# Sentiment Analysis Part 2

_Natural Langauge Processing Nanodegree Program_

---



## Step 5: Switching gears - RNNs

We just saw how the task of sentiment analysis can be solved via a traditional machine learning approach: BoW + a nonlinear classifier. We now switch gears and use Recurrent Neural Networks, and in particular LSTMs, to perform sentiment analysis in Keras. Conveniently, Keras has a built-in [IMDb movie reviews dataset](https://keras.io/datasets/#imdb-movie-reviews-sentiment-classification) that we can use, with the same vocabulary size.

In [1]:
from keras.datasets import imdb  # import the built-in imdb dataset in Keras

# Set the vocabulary size
vocabulary_size = 5000

# Load in training and test data (note the difference in convention compared to scikit-learn)
(X_train, y_train), (X_test, y_test) = imdb.load_data(num_words=vocabulary_size)
print("Loaded dataset with {} training samples, {} test samples".format(len(X_train), len(X_test)))

Using TensorFlow backend.


Downloading data from https://s3.amazonaws.com/text-datasets/imdb.npz
Loaded dataset with 25000 training samples, 25000 test samples


In [2]:
# Inspect a sample review and its label
print("--- Review ---")
print(X_train[7])
print("--- Label ---")
print(y_train[7])

--- Review ---
[1, 4, 698, 1071, 396, 1510, 122, 24, 2, 4402, 19, 4, 326, 7, 2, 4, 3023, 4132, 466, 15, 1063, 5, 2, 2, 12, 16, 2429, 8, 2242, 2, 5, 2, 3286, 2, 5, 1248, 349, 8, 521, 4, 698, 2, 134, 84, 71, 220, 1097, 2, 39, 4, 655, 4132, 54, 4, 1071, 2, 69, 2, 8, 123, 68, 290, 4, 2, 7, 4, 2, 71, 1412, 8, 98, 247, 74, 30, 2, 33, 344, 34, 2, 5, 2, 17, 69, 2453, 77, 4, 420, 36, 2, 8, 2, 4, 2, 2, 513, 38, 2, 5, 2, 877, 572, 1063, 19, 15, 707, 7, 4069, 4, 4311, 2159, 7, 1071, 2, 562, 68, 2, 39, 2358, 180, 4, 1031, 2407, 827, 2115, 382, 4, 91, 804, 1071, 396, 2, 126, 16, 4, 492, 7, 6, 704, 2, 24, 6, 2, 4875, 1346, 11, 522, 4575, 1831, 6, 704, 11, 4, 2, 7, 1208, 2, 3237, 5, 2, 4, 236, 7, 94, 2, 8, 94, 1138, 2, 17, 946, 17, 2, 2613, 100, 2, 125, 27, 2, 2, 2, 2, 48, 16, 2, 19, 2, 1805, 34, 4, 2, 4132, 5, 3419, 2, 34, 316, 334, 12, 215, 30, 2032, 15, 4, 38, 446, 1506, 7, 119, 16, 1477, 34, 4, 2, 2634, 6, 701, 1494, 15, 317, 6, 171, 2, 11, 1316, 19, 2, 1828, 5, 4, 1206, 590, 2, 19, 31, 42, 107, 1

Notice that the label is an integer (0 for negative, 1 for positive), and the review itself is stored as a sequence of integers.

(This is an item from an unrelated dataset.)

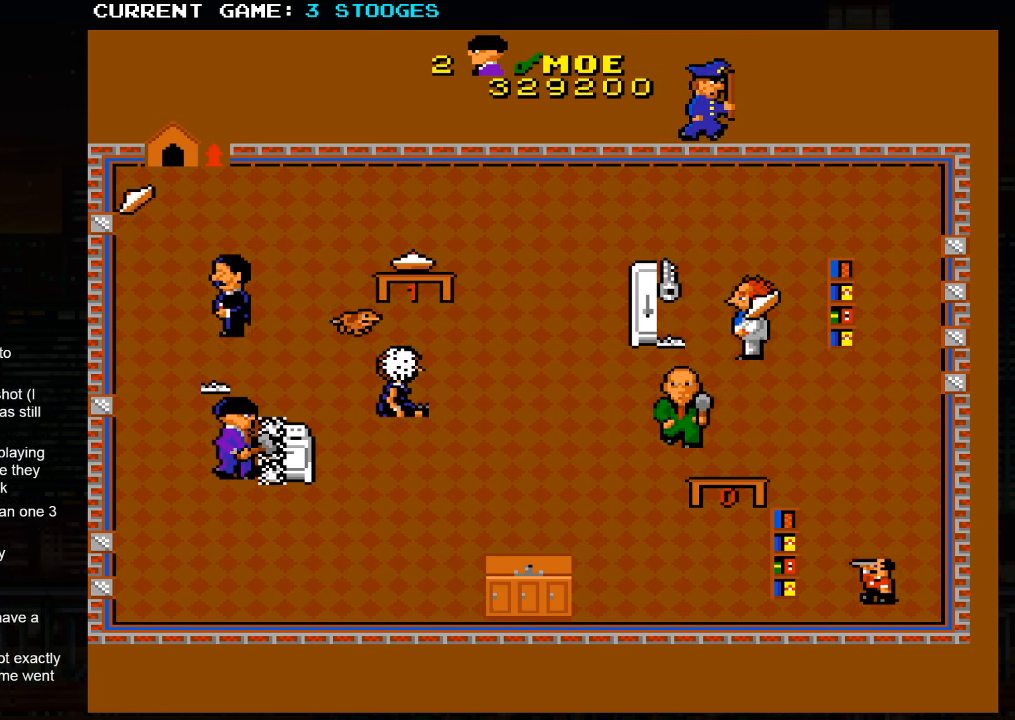
{"dt_ms": 500, "buttons": [], "left_stick": "down-right", "events": [[133, "left_stick", "right"], [483, "left_stick", "down-right"]]}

These are word IDs that have been preassigned to individual words. To map them back to the original words, you can use the dictionary returned by `imdb.get_word_index()`.

In [3]:
# Map word IDs back to words
word2id = imdb.get_word_index()
id2word = {i: word for word, i in word2id.items()}
print("--- Review (with words) ---")
print([id2word.get(i, " ") for i in X_train[7]])
print("--- Label ---")
print(y_train[7])

Downloading data from https://s3.amazonaws.com/text-datasets/imdb_word_index.json
--- Review (with words) ---
['the', 'of', 'non', 'tension', 'doing', 'wall', 'off', 'his', 'and', 'treats', 'film', 'of', 'less', 'br', 'and', 'of', 'bridge', 'props', 'throughout', 'for', 'members', 'to', 'and', 'and', 'that', 'with', 'qualities', 'in', 'dry', 'and', 'to', 'and', 'stunts', 'and', 'to', 'aspect', 'budget', 'in', 'actress', 'of', 'non', 'and', 'while', 'great', 'than', 'family', 'bored', 'and', 'or', 'of', 'husband', 'props', 'no', 'of', 'tension', 'and', 'me', 'and', 'in', 'ever', 'were', 'main', 'of', 'and', 'br', 'of', 'and', 'than', 'cry', 'in', 'any', 'girl', 'been', 'at', 'and', 'they', 'line', 'who', 'and', 'to', 'and', 'movie', 'me', 'deaths', 'will', 'of', 'liked', 'from', 'and', 'in', 'and', 'of', 'and', 'and', 'kill', 'her', 'and', 'to', 'and', 'killing', 'happened', 'members', 'film', 'for', 'silly', 'br', 'unintentional', 'of', 'hal', 'pair', 'br', 'tension', 'and', 'strong', 

In [83]:
word2id.get('unknown')

1856

Unlike our Bag-of-Words approach, where we simply summarized the counts of each word in a document, this representation essentially retains the entire sequence of words (minus punctuation, stopwords, etc.). This is critical for RNNs to function. But it also means that now the features can be of different lengths!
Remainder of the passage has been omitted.